Bu iki durum, özelde ilahiyat bilimleri genelde İslam niyeti alanında yapılan çalışmaların sorun tespit etme ve çözme kabiliyetlerini köreltiyor. Meğer klasik dünyadan esaslı kopuşların olduğu yeni devirdeyiz. Araştırma alanlarının, soruların, problemlerin, bilgi kümeleri ortasındaki ilgilerin yine tanımlanmasına gereksinimimiz var. Kuşkusuz bu, geçmişi derinlemesine kavramadan ulaşılabilir bir maksat değildir. Ancak deneyim alanını geçmişle sınırlamak veya kendi deneyimlerimizin yorumunu askıya almak, geçmişi bir imkân olmaktan çıkarıp ayak bağına dönüştürür.

Bu yazının direkt konusu olmadığı için girmiyorum lakin zıddından bir durum, ilahiyat dışındaki alanlar için de geçerli. Yalnızca şu kadarına işaret edeyim: Bir din ve medeniyet olarak İslam’ın deneyimini yani kendi tarihi mirasımızı dikkate almayan ve hafızamızı yok sayan bir üniversite yapılanması var Türkiye’de. Onca bilim insanı çalışmasına ve çok değerli beşerler yetişmesine karşın bir türlü dilek edilen noktaya varamıyoruz. Bu ise öz şuurumuzu örseliyor ve çağdaş dünyanın birikimiyle ilgimizi hastalıklı hale getiriyor. Maalesef bu durum da aklı, deneyimden koparmanın öteki bir yoludur.

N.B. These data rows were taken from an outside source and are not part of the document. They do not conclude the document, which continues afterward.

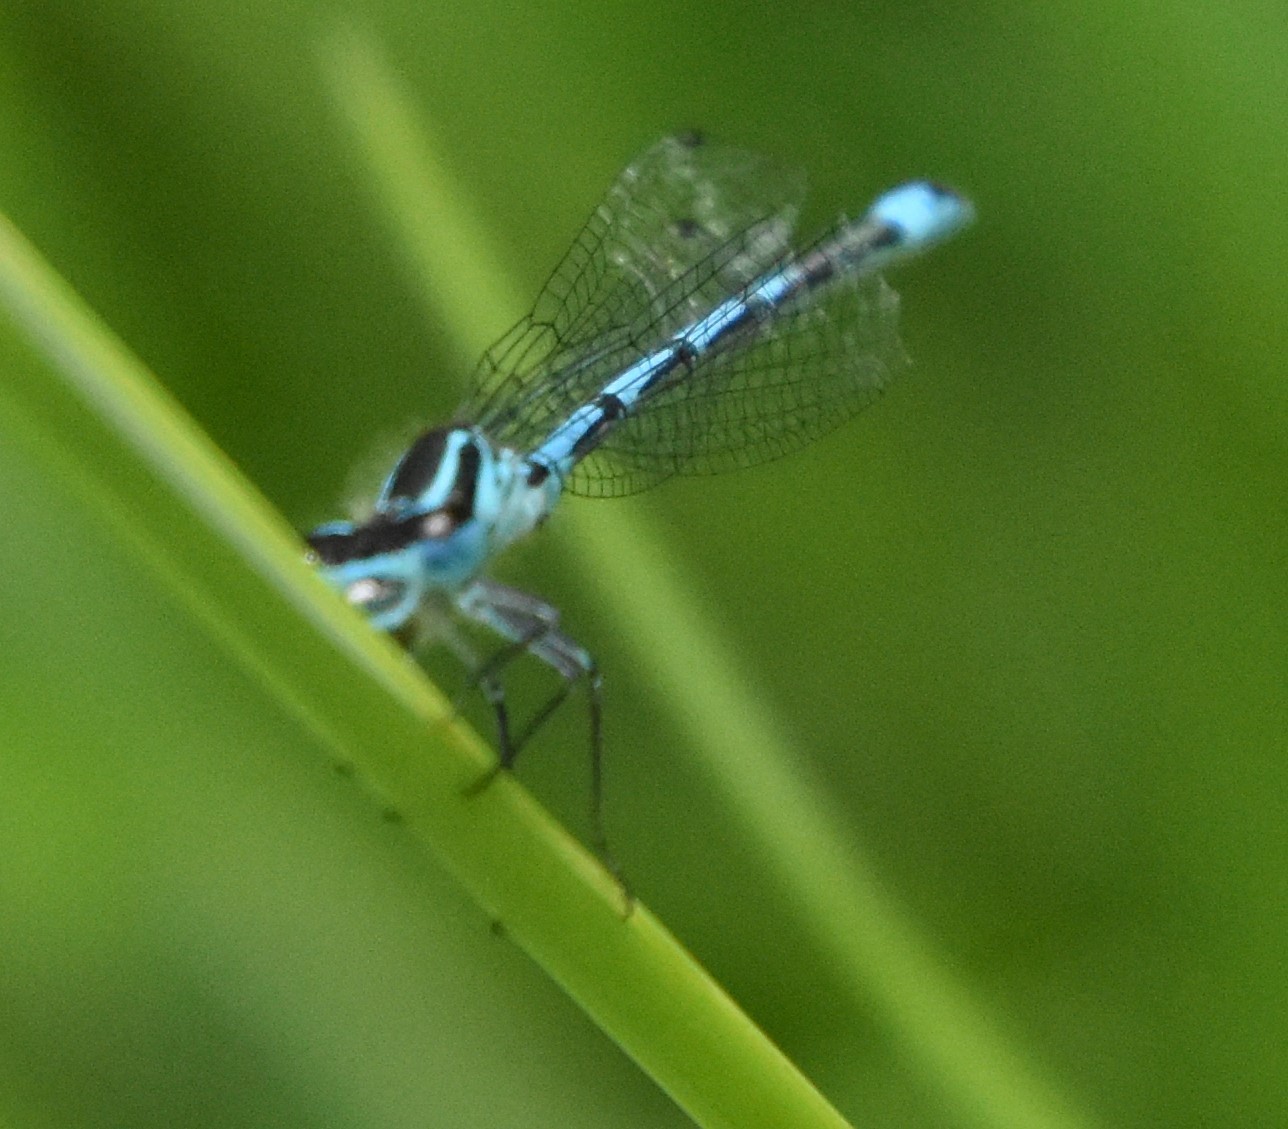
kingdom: Animalia
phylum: Arthropoda
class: Insecta
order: Odonata
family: Coenagrionidae
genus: Coenagrion
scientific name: Coenagrion puella
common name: Azure damselfly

İlginizi Çekebilir:Çobanlar ihbar etti, kuyudaki porsuk kurtarıldı
share Paylaş facebook pinterest whatsapp x print

Benzer İçerikler

Mahir İz’in ‘Tasavvuf’ kitabı
Tel Aviv’in ‘Trump’ korkusu: İsrail’e diplomatik bomba!
Bahar Tepe de PKK’dan temizlendi
Konut elektriğine 9 ay sonra zam
ABD’li bakandan Zelenski yorumu: ‘Özür dilemeli’
CHP’nin ‘şaibeli kurultay’ soruşturması sonrası parti üyesinin o sözleri yeniden gündemde: Elimde ses kayıtları var
İstanbul Masaj Salonu | © 2025 |
404 Not Found

404

Not Found

The resource requested could not be found on this server!


Proudly powered by LiteSpeed Web Server

Please be advised that LiteSpeed Technologies Inc. is not a web hosting company and, as such, has no control over content found on this site.